5. Villanova—The Wildcats ended 2020-21 losing two senior starters and an early entry into the NBA Draft, and less than three weeks later got those two starters back. That has Villanova poised for yet another run at a national championship.

The experience and leadership point guard Collin Gillespie and forward Jermaine Samuels bring for a fifth season are unparalleled. Guard Justin Moore and forward Brandon Slater also are expected to take a step up, and a healthy Bryan Antoine would add valuable skills—shooting, speed, and defense—to the cause. Jeremiah Robinson-Earl’s departure certainly leaves a gap in rebounding and interior defense, so coach Jay Wright’s task is to fill that role.

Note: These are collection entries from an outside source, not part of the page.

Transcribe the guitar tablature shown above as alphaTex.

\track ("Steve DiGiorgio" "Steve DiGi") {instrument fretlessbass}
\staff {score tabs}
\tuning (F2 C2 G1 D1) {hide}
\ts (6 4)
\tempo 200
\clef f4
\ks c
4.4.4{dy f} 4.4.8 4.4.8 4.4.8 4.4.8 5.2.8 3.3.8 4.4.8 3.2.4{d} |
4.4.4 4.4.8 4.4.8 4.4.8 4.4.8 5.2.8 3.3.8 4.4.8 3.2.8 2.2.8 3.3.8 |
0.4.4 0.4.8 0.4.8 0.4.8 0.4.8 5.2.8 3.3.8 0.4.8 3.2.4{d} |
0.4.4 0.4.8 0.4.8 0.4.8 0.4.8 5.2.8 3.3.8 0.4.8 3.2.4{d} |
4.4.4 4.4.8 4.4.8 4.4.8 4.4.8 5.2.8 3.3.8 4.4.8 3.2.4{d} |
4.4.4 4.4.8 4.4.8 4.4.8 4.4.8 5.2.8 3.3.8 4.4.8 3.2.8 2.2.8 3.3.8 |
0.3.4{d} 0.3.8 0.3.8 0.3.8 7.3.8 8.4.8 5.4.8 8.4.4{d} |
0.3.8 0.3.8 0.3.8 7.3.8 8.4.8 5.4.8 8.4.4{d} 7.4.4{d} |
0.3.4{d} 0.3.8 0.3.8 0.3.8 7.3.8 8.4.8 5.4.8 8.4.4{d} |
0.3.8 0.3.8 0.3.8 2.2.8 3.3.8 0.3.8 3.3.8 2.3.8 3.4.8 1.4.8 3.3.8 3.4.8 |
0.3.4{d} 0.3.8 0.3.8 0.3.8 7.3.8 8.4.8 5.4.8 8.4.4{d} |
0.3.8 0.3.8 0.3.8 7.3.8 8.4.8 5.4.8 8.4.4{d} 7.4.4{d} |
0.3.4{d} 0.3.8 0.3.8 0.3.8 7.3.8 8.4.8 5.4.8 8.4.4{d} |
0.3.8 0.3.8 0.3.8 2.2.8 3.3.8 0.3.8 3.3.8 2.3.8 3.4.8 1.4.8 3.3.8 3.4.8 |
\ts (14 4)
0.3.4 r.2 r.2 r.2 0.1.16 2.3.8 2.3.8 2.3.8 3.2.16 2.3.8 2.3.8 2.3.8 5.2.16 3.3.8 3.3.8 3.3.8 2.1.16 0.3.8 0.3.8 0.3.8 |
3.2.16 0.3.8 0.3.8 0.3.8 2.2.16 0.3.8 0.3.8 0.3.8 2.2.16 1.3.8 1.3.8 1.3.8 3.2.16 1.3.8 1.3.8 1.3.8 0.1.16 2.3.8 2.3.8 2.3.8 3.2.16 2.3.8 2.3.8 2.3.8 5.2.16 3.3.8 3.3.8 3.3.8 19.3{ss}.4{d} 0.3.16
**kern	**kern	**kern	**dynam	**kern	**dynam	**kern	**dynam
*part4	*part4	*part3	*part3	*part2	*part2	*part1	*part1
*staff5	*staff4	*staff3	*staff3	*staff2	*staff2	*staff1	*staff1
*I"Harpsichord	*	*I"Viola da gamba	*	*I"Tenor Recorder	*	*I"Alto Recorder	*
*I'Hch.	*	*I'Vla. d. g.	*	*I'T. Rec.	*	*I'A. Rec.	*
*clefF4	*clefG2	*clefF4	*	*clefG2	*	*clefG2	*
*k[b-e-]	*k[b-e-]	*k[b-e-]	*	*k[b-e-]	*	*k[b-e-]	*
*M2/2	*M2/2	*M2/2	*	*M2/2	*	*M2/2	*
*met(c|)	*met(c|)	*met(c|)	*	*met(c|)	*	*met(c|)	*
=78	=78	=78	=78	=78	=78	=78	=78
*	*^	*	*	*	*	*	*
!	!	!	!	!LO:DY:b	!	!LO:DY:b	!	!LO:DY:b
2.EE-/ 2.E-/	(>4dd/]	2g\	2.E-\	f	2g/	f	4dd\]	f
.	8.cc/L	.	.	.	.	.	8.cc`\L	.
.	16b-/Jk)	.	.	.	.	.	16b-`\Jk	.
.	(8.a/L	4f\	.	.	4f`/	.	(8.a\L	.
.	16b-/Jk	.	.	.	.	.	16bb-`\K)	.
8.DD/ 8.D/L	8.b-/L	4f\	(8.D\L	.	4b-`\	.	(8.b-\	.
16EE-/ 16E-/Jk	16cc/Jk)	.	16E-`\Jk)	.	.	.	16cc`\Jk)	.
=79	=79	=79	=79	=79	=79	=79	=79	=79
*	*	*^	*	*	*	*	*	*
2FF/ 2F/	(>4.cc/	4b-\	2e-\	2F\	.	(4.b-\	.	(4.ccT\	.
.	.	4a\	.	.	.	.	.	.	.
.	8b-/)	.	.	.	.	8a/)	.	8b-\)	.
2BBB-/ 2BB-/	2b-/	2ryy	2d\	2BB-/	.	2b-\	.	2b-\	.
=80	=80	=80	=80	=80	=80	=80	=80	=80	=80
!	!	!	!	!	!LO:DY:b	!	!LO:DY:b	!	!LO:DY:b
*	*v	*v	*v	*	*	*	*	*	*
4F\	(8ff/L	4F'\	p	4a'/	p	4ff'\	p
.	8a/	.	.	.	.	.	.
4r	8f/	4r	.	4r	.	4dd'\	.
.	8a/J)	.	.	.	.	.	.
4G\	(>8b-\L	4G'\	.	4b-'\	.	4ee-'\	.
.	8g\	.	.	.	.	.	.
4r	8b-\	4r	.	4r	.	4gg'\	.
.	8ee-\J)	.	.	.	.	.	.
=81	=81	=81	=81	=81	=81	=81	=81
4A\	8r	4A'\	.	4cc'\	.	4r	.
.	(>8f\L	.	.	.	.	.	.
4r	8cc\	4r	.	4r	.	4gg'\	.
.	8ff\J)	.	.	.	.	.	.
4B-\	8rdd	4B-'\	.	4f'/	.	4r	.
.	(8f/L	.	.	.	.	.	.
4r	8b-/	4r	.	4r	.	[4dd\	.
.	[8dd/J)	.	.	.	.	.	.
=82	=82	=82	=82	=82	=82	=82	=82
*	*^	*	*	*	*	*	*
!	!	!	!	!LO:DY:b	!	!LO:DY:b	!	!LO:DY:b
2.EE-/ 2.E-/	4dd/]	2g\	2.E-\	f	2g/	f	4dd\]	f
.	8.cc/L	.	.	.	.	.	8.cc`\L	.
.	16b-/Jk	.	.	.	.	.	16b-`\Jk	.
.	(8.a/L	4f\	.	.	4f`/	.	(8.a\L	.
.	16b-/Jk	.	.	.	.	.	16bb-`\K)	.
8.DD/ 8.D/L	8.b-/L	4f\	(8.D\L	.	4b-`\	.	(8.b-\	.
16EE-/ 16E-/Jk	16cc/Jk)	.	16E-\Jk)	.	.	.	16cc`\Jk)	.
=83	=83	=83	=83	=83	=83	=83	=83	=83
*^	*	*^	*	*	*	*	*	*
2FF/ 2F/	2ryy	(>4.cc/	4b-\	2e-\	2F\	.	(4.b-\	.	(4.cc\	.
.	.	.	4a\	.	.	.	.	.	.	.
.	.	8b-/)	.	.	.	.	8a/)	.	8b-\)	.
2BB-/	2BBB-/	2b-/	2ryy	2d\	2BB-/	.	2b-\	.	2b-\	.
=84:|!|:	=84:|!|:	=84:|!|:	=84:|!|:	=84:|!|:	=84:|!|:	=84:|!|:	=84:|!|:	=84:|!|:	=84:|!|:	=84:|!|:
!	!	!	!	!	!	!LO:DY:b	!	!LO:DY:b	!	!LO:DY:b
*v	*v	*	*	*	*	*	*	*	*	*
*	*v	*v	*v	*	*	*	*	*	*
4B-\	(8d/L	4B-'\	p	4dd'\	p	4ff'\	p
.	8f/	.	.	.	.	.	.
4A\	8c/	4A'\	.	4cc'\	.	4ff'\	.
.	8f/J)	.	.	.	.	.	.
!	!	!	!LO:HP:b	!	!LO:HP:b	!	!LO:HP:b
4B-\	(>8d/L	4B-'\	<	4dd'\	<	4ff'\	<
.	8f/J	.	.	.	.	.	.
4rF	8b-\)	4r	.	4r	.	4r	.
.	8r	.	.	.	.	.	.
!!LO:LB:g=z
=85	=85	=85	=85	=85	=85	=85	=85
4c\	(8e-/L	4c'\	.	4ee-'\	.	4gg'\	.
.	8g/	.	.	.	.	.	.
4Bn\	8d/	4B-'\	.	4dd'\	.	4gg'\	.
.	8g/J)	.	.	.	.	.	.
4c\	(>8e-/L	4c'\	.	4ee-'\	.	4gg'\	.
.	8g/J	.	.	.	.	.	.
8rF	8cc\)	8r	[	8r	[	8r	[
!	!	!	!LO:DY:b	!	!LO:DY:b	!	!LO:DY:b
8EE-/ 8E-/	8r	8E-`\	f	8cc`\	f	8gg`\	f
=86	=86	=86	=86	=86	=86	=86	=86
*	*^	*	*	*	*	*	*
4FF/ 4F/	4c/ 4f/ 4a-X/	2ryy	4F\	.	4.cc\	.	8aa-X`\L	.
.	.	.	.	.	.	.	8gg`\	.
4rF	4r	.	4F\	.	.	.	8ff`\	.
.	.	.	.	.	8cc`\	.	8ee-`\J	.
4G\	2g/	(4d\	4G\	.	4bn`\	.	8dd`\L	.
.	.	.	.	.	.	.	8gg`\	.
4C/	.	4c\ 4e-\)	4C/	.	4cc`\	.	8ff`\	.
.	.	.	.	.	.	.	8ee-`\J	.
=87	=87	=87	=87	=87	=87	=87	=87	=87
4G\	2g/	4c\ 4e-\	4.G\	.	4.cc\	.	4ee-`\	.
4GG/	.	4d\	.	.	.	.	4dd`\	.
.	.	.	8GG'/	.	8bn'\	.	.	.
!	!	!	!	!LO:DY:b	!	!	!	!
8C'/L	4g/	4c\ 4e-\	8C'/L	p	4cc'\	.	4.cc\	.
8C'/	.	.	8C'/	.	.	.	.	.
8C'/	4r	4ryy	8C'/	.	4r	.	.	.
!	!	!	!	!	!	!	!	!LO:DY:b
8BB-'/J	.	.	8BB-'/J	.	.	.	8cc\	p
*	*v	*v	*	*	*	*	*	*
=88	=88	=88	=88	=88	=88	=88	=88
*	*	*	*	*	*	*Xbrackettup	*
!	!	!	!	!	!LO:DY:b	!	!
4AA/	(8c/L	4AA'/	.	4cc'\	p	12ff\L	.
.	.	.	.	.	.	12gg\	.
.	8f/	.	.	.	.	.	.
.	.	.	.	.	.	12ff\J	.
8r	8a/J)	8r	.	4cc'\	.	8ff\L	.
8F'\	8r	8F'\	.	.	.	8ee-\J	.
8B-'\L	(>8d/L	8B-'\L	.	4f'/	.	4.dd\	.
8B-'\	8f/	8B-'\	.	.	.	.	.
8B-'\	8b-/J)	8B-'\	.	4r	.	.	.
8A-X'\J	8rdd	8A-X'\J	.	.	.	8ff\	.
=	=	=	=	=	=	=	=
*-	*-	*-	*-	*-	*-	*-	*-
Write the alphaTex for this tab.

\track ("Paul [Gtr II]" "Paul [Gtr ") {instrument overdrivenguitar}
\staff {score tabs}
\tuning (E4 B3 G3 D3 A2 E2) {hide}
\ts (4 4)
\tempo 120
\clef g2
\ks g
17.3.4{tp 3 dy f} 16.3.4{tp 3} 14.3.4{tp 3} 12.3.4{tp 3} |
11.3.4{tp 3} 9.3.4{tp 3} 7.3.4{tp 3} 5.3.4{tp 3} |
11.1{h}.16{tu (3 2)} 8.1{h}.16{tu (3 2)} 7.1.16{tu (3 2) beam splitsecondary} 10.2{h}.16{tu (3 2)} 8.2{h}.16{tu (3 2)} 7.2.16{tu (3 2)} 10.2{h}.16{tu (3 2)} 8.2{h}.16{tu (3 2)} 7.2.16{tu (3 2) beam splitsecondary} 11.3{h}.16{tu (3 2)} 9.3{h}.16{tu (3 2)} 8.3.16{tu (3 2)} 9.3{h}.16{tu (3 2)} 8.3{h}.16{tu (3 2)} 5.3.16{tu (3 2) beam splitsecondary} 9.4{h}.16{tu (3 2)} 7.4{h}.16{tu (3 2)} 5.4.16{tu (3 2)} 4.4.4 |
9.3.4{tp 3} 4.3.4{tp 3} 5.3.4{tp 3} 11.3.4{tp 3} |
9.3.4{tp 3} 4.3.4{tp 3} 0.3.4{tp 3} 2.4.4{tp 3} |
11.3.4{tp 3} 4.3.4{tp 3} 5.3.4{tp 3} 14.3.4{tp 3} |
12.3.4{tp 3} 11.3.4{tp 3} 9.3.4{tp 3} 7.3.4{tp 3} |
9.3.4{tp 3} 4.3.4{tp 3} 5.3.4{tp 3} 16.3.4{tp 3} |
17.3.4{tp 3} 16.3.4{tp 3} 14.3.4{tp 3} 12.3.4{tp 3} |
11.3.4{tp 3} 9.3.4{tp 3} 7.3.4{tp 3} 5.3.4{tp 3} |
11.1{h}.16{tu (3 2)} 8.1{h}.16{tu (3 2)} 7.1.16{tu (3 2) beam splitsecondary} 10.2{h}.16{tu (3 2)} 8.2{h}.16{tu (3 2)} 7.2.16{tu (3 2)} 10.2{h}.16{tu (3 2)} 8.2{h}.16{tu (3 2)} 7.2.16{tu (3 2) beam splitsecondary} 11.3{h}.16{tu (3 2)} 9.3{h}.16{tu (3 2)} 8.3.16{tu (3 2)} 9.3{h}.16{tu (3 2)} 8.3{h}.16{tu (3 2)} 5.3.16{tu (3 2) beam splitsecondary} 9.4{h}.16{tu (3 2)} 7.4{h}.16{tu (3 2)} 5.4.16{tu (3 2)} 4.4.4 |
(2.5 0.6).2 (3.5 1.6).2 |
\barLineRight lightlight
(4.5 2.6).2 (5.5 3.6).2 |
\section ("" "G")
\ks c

“I don’t think we’re going to have a guy like that,” says Wright, who in the offseason was elected to the Naismith Basketball Hall of Fame and won an Olympic gold medal as an assistant coach for Team USA. “But I think we do have a lot of other guys that have been waiting for that responsibility. I think Justin Moore is in a position to step up. We know what Jermaine and Collin can do, but I think Brandon Slater is in a position to step up. So I do think we’re going to do it differently. We just won’t have that guy.”